The task – Please reproduce the passage below on creating E3SM aerosol input files in full, word for word.

Selected passage –
For the E3SMv2 SSP370 compset, the aerosol input files were created and provided by @Hailong Wang.  However, Xingying Huang and @Jim Benedict independently reproduced as much as the aerosol input fields as possible (some inputs are simulation-derived and could not easily be reproduced) to learn and validate the process.  Instructions that identify required aerosol files and a template script to process them were provided by Hailong:

E3SM_aerosol_emissions.pdf: Instruction manual provided by @Hailong Wang that identifies input4mips raw data files needed to create E3SM aerosol emissions input files.
Create_emission_f19_MAM4_HIST_ORIG.m: Original MATLAB script provided by @Hailong Wang that processes historical input4mips emissions files only.

A modified version of Create_emission_f19_MAM4_HIST_ORIG.m specific to SSP370 is Create_emission_f19_MAM4_SSP370.m:

The general process is outlined below, with supplemental details:

  1. Download required input4mips aerosol data files.  The list of required files is included in Hailong's instruction manual.  An example download session is:

    1. Go to:  https://esgf-node.llnl.gov/search/input4mips/

    2. Enter in search box:  OC-em-anthro-openburning AND ScenarioMIP AND ssp370

    3. Results show four data sets ("data sets" are collections of files).  Click on "List files" to see which files are contained in each data set.

    4. For this search, I found file OC-em-anthro_input4MIPs_emissions_ScenarioMIP_IAMC-AIM-ssp370-1-1_gn_201501-210012.nc in the fourth data set.

    5. Click "Add to Data Cart"

    6. Once all data sets are added to cart, click on "My Data Cart" (top right)

    7. Click button for "Select All Datasets", then ABOVE this, near the top, click on "WGET script" following "Collective Services for All Selected Datasets".  DO NOT click on "WGET script" for each individual dataset.

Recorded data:
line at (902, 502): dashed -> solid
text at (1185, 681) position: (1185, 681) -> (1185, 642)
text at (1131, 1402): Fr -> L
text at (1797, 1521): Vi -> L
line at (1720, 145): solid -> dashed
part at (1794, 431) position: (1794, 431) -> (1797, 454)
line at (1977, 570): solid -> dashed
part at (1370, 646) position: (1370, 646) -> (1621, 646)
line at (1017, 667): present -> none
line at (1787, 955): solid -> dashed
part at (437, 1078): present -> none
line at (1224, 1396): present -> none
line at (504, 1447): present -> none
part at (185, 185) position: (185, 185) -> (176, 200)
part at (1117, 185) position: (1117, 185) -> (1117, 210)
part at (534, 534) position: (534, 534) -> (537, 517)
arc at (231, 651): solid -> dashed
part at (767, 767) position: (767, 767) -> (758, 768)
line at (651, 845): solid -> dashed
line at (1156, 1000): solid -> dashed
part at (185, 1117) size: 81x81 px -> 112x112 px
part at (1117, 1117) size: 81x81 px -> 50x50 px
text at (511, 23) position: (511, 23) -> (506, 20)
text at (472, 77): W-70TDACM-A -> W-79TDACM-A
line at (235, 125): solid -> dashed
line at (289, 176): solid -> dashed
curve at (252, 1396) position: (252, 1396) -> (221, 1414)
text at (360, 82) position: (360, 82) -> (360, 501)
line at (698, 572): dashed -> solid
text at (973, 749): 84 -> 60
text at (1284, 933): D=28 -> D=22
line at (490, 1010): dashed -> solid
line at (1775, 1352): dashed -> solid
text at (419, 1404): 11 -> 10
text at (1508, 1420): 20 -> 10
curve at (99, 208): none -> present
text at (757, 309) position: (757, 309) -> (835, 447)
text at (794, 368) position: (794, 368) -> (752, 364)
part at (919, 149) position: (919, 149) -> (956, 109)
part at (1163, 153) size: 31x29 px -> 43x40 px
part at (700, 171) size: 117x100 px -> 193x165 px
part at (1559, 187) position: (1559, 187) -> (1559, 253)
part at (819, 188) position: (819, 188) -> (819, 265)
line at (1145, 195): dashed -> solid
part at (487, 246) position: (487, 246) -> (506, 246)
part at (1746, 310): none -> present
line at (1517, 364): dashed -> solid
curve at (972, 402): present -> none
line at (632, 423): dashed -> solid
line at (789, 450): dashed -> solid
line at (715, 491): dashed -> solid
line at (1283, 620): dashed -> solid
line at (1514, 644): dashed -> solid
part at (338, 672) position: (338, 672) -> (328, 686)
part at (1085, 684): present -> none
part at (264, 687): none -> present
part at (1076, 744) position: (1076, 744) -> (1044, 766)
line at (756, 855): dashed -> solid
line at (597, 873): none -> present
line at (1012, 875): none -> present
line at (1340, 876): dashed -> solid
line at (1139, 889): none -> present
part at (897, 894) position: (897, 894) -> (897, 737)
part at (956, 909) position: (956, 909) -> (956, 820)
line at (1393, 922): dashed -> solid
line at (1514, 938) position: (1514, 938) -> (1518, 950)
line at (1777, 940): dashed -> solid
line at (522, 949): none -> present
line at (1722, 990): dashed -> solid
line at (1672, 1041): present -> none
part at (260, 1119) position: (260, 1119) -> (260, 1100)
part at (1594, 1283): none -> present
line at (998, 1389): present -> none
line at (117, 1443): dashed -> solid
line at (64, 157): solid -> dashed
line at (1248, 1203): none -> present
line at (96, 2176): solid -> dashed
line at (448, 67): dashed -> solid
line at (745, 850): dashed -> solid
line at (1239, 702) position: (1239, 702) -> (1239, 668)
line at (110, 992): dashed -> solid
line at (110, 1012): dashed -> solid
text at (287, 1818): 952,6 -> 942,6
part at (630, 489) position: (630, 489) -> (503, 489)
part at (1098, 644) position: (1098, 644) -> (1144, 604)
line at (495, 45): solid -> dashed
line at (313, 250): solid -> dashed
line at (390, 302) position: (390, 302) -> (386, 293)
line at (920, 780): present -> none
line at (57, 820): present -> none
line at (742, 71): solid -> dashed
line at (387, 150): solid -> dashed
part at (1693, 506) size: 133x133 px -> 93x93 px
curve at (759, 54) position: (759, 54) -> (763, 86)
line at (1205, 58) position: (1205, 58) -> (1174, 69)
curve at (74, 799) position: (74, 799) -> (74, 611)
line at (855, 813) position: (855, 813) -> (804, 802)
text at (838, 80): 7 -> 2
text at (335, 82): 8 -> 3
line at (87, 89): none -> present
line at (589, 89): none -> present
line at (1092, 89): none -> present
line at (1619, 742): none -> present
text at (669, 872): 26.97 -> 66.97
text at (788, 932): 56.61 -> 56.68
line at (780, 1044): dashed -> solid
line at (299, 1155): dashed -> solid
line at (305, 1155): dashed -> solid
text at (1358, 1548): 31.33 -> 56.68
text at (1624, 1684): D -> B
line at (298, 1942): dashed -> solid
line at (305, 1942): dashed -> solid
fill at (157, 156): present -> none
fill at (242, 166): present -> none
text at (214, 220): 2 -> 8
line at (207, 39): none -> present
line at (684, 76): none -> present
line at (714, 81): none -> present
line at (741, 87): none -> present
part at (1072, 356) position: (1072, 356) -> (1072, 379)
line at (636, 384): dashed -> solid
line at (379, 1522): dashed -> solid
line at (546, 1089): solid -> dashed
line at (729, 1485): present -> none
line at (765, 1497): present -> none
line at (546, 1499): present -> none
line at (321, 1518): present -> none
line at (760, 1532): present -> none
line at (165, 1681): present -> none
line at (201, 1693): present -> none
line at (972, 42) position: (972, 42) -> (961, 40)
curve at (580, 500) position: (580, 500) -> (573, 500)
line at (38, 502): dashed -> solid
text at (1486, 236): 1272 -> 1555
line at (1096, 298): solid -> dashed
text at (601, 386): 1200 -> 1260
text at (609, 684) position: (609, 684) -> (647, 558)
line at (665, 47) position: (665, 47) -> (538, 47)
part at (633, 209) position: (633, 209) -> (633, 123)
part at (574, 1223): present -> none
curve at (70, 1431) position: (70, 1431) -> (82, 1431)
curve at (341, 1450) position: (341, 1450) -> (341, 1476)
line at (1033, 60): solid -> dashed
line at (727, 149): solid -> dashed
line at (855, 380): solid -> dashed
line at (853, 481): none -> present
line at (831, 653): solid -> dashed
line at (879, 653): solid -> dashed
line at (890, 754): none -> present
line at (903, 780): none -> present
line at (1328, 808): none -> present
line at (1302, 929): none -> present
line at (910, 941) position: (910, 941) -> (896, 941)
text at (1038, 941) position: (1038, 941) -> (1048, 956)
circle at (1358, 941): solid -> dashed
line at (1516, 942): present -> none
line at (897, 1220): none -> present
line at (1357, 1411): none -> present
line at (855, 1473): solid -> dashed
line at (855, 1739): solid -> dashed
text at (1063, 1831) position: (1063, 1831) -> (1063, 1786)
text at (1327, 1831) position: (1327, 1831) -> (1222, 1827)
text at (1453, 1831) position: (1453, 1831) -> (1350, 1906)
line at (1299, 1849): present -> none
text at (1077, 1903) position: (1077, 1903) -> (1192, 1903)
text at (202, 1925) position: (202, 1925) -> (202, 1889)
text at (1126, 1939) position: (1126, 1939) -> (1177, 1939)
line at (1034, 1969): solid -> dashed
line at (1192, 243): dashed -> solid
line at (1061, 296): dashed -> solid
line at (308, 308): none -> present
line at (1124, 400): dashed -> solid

Answer in full –
For the E3SMv2 SSP370 compset, the aerosol input files were created and provided by @Hailong Wang.  However, Xingying Huang and @Jim Benedict independently reproduced as much as the aerosol input fields as possible (some inputs are simulation-derived and could not easily be reproduced) to learn and validate the process.  Instructions that identify required aerosol files and a template script to process them were provided by Hailong:

E3SM_aerosol_emissions.pdf: Instruction manual provided by @Hailong Wang that identifies input4mips raw data files needed to create E3SM aerosol emissions input files.
Create_emission_f19_MAM4_HIST_ORIG.m: Original MATLAB script provided by @Hailong Wang that processes historical input4mips emissions files only.

A modified version of Create_emission_f19_MAM4_HIST_ORIG.m specific to SSP370 is Create_emission_f19_MAM4_SSP370.m:

The general process is outlined below, with supplemental details:

  1. Download required input4mips aerosol data files.  The list of required files is included in Hailong's instruction manual.  An example download session is:

    1. Go to:  https://esgf-node.llnl.gov/search/input4mips/

    2. Enter in search box:  OC-em-anthro-openburning AND ScenarioMIP AND ssp370

    3. Results show four data sets ("data sets" are collections of files).  Click on "List files" to see which files are contained in each data set.

    4. For this search, I found file OC-em-anthro_input4MIPs_emissions_ScenarioMIP_IAMC-AIM-ssp370-1-1_gn_201501-210012.nc in the fourth data set.

    5. Click "Add to Data Cart"

    6. Once all data sets are added to cart, click on "My Data Cart" (top right)

    7. Click button for "Select All Datasets", then ABOVE this, near the top, click on "WGET script" following "Collective Services for All Selected Datasets".  DO NOT click on "WGET script" for each individual dataset.